Jules Verne

Nell put apercevoir un instant la vieille tour de l'ancien château. Puis, le _Sinclair_ remit le cap au nord, et aux yeux des touristes se montra le Ben Lomond, qui s'élève à près de trois mille pieds au-dessus du niveau du lac.

« L'admirable montagne ! s'écria Nell, et, de son sommet, que la vue doit être belle !

-- Oui, Nell, répondit James Starr. Regarde comme cette cime se dégage fièrement de la corbeille de chênes, de bouleaux, de mélèzes, qui tapissent la zone inférieure du mont ! De là, on aperçoit les deux tiers de notre vieille Calédonie. C'est ici que le clan de Mac Gregor faisait sa résidence habituelle, sur la partie orientale du lac. Non loin, les querelles des Jacobites et des Hanovriens ont plus d'une fois ensanglanté ces gorges désolées. Là, pendant les belles nuits, se lève cette pâle lune, que les vieux récits nomment « la lanterne de Mac Farlane ». Là, les échos répètent encore les noms impérissables de Rob Roy et de Mac Gregor Campbell ! »

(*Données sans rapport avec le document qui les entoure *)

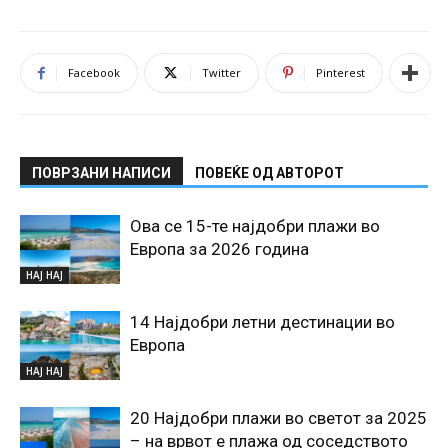
Facebook
Twitter
Pinterest
ПОВРЗАНИ НАПИСИ
ПОВЕЌЕ ОД АВТОРОТ
Ова се 15-те најдобри плажи во
Европа за 2026 година
НАЈ НАЈ
14 Најдобри летни дестинации во
Европа
НАЈ НАЈ
20 Најдобри плажи во светот за 2025
– на врвот е плажа од соседството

Le Ben Lomond, dernier pic de la chaîne des Grampians, mérite vraiment d'avoir été célébré par le grand romancier écossais. Ainsi que le fit observer James Starr, il existe de plus hautes montagnes, dont la cime revêt des neiges éternelles, mais il n'en est peut-être pas de plus poétique en aucun coin du monde.

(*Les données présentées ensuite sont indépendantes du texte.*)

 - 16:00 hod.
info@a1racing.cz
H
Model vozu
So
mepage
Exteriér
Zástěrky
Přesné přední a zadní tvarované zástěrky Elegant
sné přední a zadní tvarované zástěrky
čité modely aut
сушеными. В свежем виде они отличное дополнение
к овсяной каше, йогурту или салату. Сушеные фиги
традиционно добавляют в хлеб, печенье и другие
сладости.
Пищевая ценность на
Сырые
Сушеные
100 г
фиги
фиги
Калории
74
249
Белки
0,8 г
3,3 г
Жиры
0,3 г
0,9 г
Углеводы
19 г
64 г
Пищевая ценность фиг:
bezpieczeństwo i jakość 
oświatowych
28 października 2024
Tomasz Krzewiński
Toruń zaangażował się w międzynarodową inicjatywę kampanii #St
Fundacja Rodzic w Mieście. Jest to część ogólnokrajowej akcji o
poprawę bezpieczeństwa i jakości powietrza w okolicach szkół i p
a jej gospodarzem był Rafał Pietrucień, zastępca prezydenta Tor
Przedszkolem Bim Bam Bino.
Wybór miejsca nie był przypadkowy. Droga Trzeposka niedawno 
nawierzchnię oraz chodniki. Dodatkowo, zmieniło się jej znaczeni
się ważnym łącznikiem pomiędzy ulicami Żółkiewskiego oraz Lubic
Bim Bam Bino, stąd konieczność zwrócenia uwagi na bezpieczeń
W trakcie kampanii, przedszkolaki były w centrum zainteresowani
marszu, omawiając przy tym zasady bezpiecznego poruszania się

« Et, ajouta-t-il, quand je pense que ce Ben Lomond appartient tout entier au duc de Montrose ! Sa Grâce possède une montagne comme un bourgeois de Londres possède un boulingrin dans son jardinet. »

Pendant ce temps, le _Sinclair_ arrivait au village de Tarbet, sur la rive opposée du lac, où il déposa les voyageurs qui se rendaient à Inverary. De cet endroit, le Ben Lomond apparaissait dans toute sa beauté. Ses flancs, zébrés par le lit des torrents, miroitaient comme des plaques d'argent en fusion.

A mesure que le _Sinclair_ longeait la base de la montagne, le pays devenait de plus en plus abrupt. A peine, çà et là, des arbres isolés, entre autres quelques-uns de ces saules, dont les baguettes servaient autrefois à pendre les gens de petite condition.

« Pour économiser le chanvre », fit observer James Starr.

Le lac, cependant, se rétrécissait en s'allongeant vers le nord. Les montagnes latérales l'enserraient plus étroitement. Le bateau à vapeur longea encore quelques îles et îlots, Inveruglas, Eilad Whou, où se dressaient les vestiges d'une forteresse qui appartenait aux Mac Farlane. Enfin les deux rives se rejoignirent, et le _Sinclair_ s'arrêta à la station d'Inverslaid.

Là, pendant qu'on préparait leur déjeuner, Nell et ses compagnons allèrent visiter, près du lieu de débarquement, un torrent qui se précipitait dans le lac d'une assez grande hauteur. Il paraissait avoir été planté là comme un décor, pour le plaisir des touristes. Un pont tremblant sautait par-dessus les eaux tumultueuses, au milieu d'une poussière liquide. De cet endroit, le regard embrassait une grande partie du Lomond, et le _Sinclair_ ne paraissait plus être qu'un point à sa surface.

Le déjeuner achevé, il s'agissait de se rendre au lac Katrine. Plusieurs voitures, aux armes de la famille Breadalbane -- cette famille qui assurait autrefois le bois et l'eau à Rob Roy fugitif -- étaient à la disposition des voyageurs et leur offraient tout ce confort qui distingue la carrosserie anglaise.

Harry installa Nell sur l'impériale, conformément à la mode du jour. Ses compagnons et lui prirent place auprès d'elle. Un magnifique cocher, à livrée rouge, réunit dans sa main gauche les guides de ses quatre chevaux, et l'attelage commença à gravir le flanc de la montagne, en côtoyant le lit sinueux du torrent.

La route était fort escarpée. A mesure qu'elle s'élevait, la forme des cimes environnantes semblait se modifier. On voyait grandir superbement toute la chaîne de la rive opposée du lac et les sommets d'Arroquhar, dominant la vallée d'Inveruglas. A gauche pointait le Ben Lomond, qui découvrait ainsi le brusque escarpement de son flanc septentrional.

Le pays compris entre le lac Lomond et le lac Katrine présentait un aspect sauvage.